Georgia Southern University’s Betty Foy Sanders Department of Art presents Allison Tierney’s The Things We Keep, from Feb. 23 to March 25 on-campus in the Contemporary Gallery of the Center for Art & Theatre. The exhibition includes an artist talk Feb. 23 at 5 p.m. in Visual Arts Building, room 2071 with a reception to follow at the Center for Art & Theatre. The events are free, and the public is welcome.

Tierney’s paintings employ found materials and non-traditional applications of paint to question structure, material integrity, consumerism, D-I-Y, and the throwaway culture. The works speak to content of domesticity, waste, time, landscape, and femininity.

“Since the majority of my materials are found, they come with their own histories, forms, and physical qualities. I exploit this material baggage to see how far painting can be pushed,” Tierney writes.

Tierney’s honest use of materials and abstracted brushwork allow the objects used in her work to exist where they are—self-referential, notating their original purpose. The work explores the spatial capacities of painting beginning with the surface. Items embedded within the canvas or sitting flush to the surface become part of the narrative. The work also examines space through what is happening around the canvas or off the wall. This includes indirect effects of the work such as shadows and lighting, but also can involve an extension of the picture plane or free-standing sculptures.

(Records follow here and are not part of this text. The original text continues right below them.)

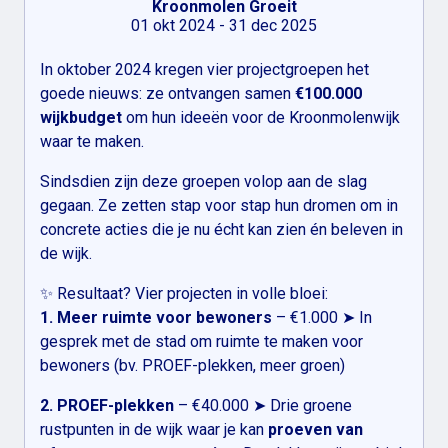
Kroonmolen Groeit
01 okt 2024 - 31 dec 2025
In oktober 2024 kregen vier projectgroepen het
goede nieuws: ze ontvangen samen
€100.000
wijkbudget
om hun ideeën voor de Kroonmolenwijk
waar te maken.
Sindsdien zijn deze groepen volop aan de slag
gegaan. Ze zetten stap voor stap hun dromen om in
concrete acties die je nu écht kan zien én beleven in
de wijk.
✨ Resultaat? Vier projecten in volle bloei:
1. Meer ruimte voor bewoners
– €1.000 ➤ In
gesprek met de stad om ruimte te maken voor
bewoners (bv. PROEF-plekken, meer groen)
2. PROEF-plekken
– €40.000 ➤ Drie groene
rustpunten in de wijk waar je kan
proeven van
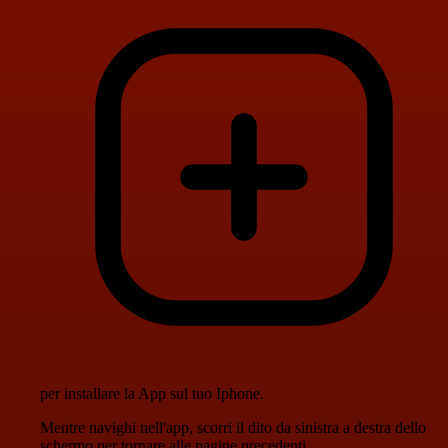
per installare la App sul tuo Iphone.
Mentre navighi nell'app, scorri il dito da sinistra a destra dello
schermo per tornare alle pagine precedenti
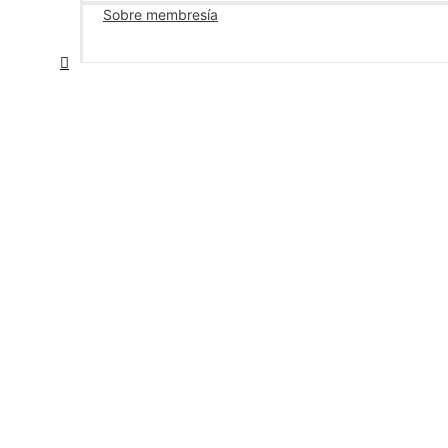
Sobre membresía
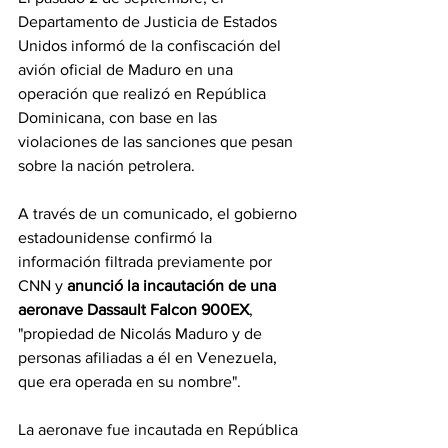
Departamento de Justicia de Estados 
Unidos informó de la confiscación del 
avión oficial de Maduro en una 
operación que realizó en República 
Dominicana, con base en las 
violaciones de las sanciones que pesan 
sobre la nación petrolera.
A través de un comunicado, el gobierno 
estadounidense confirmó la 
información filtrada previamente por 
CNN y 
anunció la incautación de una 
aeronave Dassault Falcon 900EX
, 
"propiedad de Nicolás Maduro y de 
personas afiliadas a él en Venezuela, 
que era operada en su nombre".
La aeronave fue incautada en República 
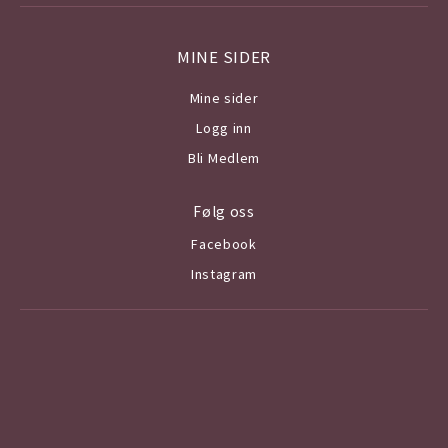
MINE SIDER
Mine sider
Logg inn
Bli Medlem
Følg oss
Facebook
Instagram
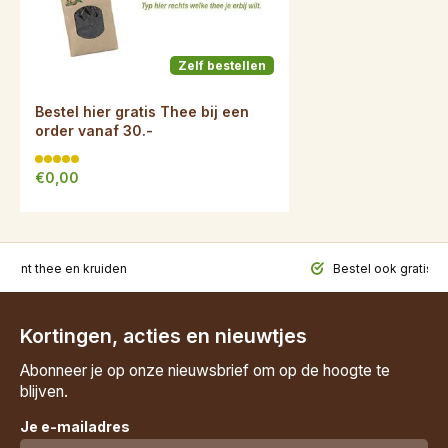
Zelf bestellen
Bestel hier gratis Thee bij een
order vanaf 30.-
€0,00
iment thee en kruiden
Bestel ook gratis t
Kortingen, acties en nieuwtjes
Abonneer je op onze nieuwsbrief om op de hoogte te
blijven.
Je e-mailadres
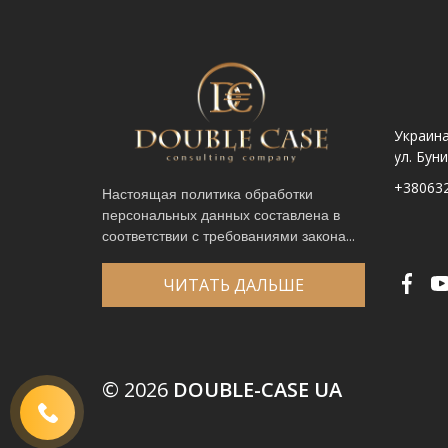
Украина. Львов ул.
Украина. Львов,
Украина
Шпитальна, 9
просп. Чорновола 67Г
ул. Бун
+380632341740
+380632341780
+38063
Настоящая политика обработки
персональных данных составлена в
Имя
*
соответствии с требованиями закона...
Телефон
*
Выберите город
*
ЧИТАТЬ ДАЛЬШЕ
Код, изображенный на картинке
*
© 2026
DOUBLE-CASE UA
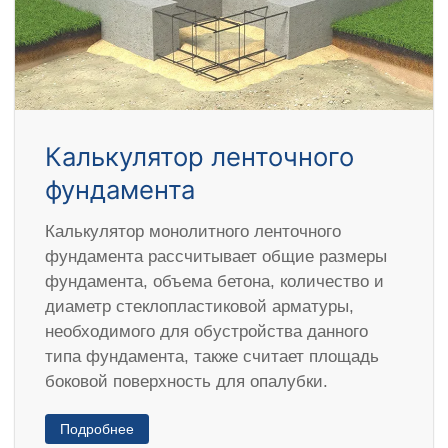
Калькулятор ленточного
фундамента
Калькулятор монолитного ленточного
фундамента рассчитывает общие размеры
фундамента, объема бетона, количество и
диаметр стеклопластиковой арматуры,
необходимого для обустройства данного
типа фундамента, также считает площадь
боковой поверхность для опалубки.
Подробнее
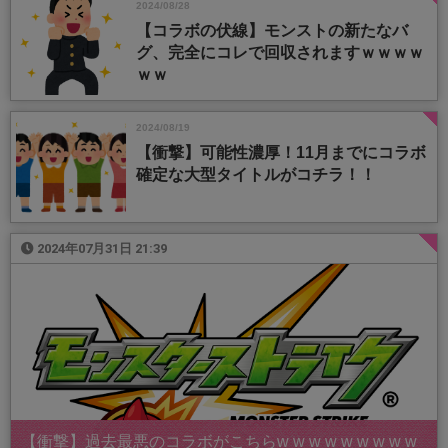
2024/08/28
【コラボの伏線】モンストの新たなバ
グ、完全にコレで回収されますｗｗｗｗ
ｗｗ
2024/08/19
【衝撃】可能性濃厚！11月までにコラボ
確定な大型タイトルがコチラ！！
2024年07月31日 21:39
【衝撃】過去最悪のコラボがこちらw w w w w w w w w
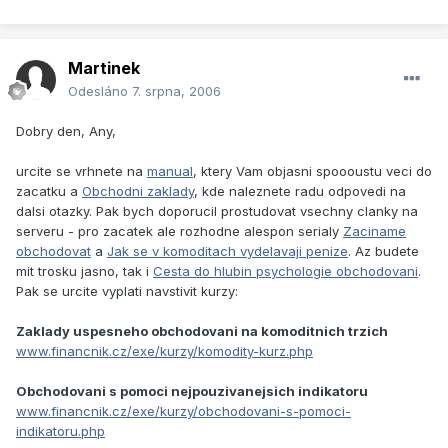
Martinek
Odesláno
7. srpna, 2006
Dobry den, Any,
urcite se vrhnete na
manual
, ktery Vam objasni spoooustu veci do
zacatku a
Obchodni zaklady
, kde naleznete radu odpovedi na
dalsi otazky. Pak bych doporucil prostudovat vsechny clanky na
serveru - pro zacatek ale rozhodne alespon serialy
Zaciname
obchodovat
a
Jak se v komoditach vydelavaji penize
. Az budete
mit trosku jasno, tak i
Cesta do hlubin psychologie obchodovani
.
Pak se urcite vyplati navstivit kurzy:
Zaklady uspesneho obchodovani na komoditnich trzich
www.financnik.cz/exe/kurzy/komodity-kurz.php
Obchodovani s pomoci nejpouzivanejsich indikatoru
www.financnik.cz/exe/kurzy/obchodovani-s-pomoci-
indikatoru.php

As perspective shifts begin to occur, the viewer has an opportunity to interact with the work in a variety of ways and can interpret their connections with the materials, creating limitless personal narratives.

“Tierney’s work is impressive in and of itself, but becomes even more so once you realize just how many of the art world’s big issues she’s addressing all at once. Among others, these include abstract painting’s century-long exploration of geometry; the role of the art object and its co-extensive existence in and among the embodied space of the viewer; and even questions of how to embed an object’s history and aura into the creation of an artwork,” notes Gallery Director Jason Hoelscher. “These are big questions one at a time, so Tierney’s attempt to tackle them simultaneously is pretty impressive. Add the fact that the work is exciting to look at, with or without pondering these big questions, and the result is a must-see exhibition.”

Tierney’s project is made possible by an Ella Fountain Pratt Emerging Artists Grant from the Durham Arts Council with support from the North Carolina Arts Council, a division of the Department of Cultural Resources.

Tierney is an artist living and working in Chapel Hill, North Carolina. She received her B.F.A. from Winthrop University and her M.F.A. from the University of North Carolina Chapel Hill where she won the Top Prize for Outstanding M.F.A. work.